Given his stature, fecund mind and productivity--Herzog has made 11 features and 34 documentaries since 1962--I find it deranging that his last major theatrical release was "Fitzcarraldo" back in 1982. Since then, there have been a few features and plenty of brilliant documentaries, but they have been hard to find, even if you live in a major city. An era in which eager exegetes rhapsodize about the philosophical underpinnings of "The Matrix Reloaded" is not hospitable to a true genius who disdains explication. "Film should be looked at straight on," Herzog has said, "it is not the art of scholars but of illiterates." Fortunately, we are now blessed with an extraordinary book of interviews, "Herzog on Herzog" (340 pages. Faber and Faber. $16), ably conducted and compiled by Paul Cronin, which should not only refire a movie lover's interest in Herzog, but proves beyond a doubt that the director's own life would make one hell of a Werner Herzog movie.
Despite Cronin's assertion in the introduction that "most of what you've heard about Werner Herzog is untrue," this book's ostensible goal of dispelling the myths that have grown up around Herzog like vines in the Amazonian forest is happily subverted when it becomes clear that the original apocrypha are to be replaced with equally outlandish tales. The deepest truths, Herzog emphasizes in these interviews, are not toted on the ledgers of clerks.
But for the crazy fun of it, let's begin with a few rumors, shall we? By themselves, unqualified and unrebutted, they suggest that Herzog is a most remarkable presence. Such lore does not accumulate around mere accountants. Nor does it cling to even the ostensibly brave visionaries of Hollywood. Herzog, for instance, is said to have supervised the volcanic actor Klaus Kinski from behind the camera with a rifle. Untrue, says the director. He did, however, threaten to shoot Kinski (who was also his best friend and alter ego) if the actor fled the production of "Aguirre," deep in the Peruvian jungle, as he was in the process of doing. "He had enough instinct to understand this was no joke or hollow threat," Herzog slyly confesses, "and screamed for the police, even though the next outpost was 300 miles away." The distance between legend and fact in this example is impressively small.

Work to be completed: According to the passage about Werner Herzog, what was his last major theatrical release? The material that comes next was taken from a separate source.

Provided information:
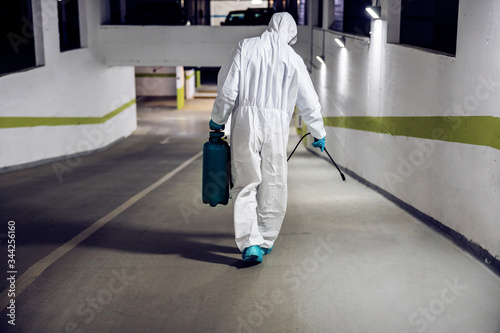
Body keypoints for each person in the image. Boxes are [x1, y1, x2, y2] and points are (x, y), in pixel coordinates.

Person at [209, 12, 326, 263]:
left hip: (245, 124)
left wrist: (218, 120)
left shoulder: (245, 46)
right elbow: (308, 100)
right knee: (274, 182)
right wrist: (318, 132)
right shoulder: (293, 58)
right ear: (291, 34)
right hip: (277, 126)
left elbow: (228, 90)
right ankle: (266, 239)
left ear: (270, 26)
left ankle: (250, 244)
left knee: (246, 183)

Response: "Fitzcarraldo," released in 1982.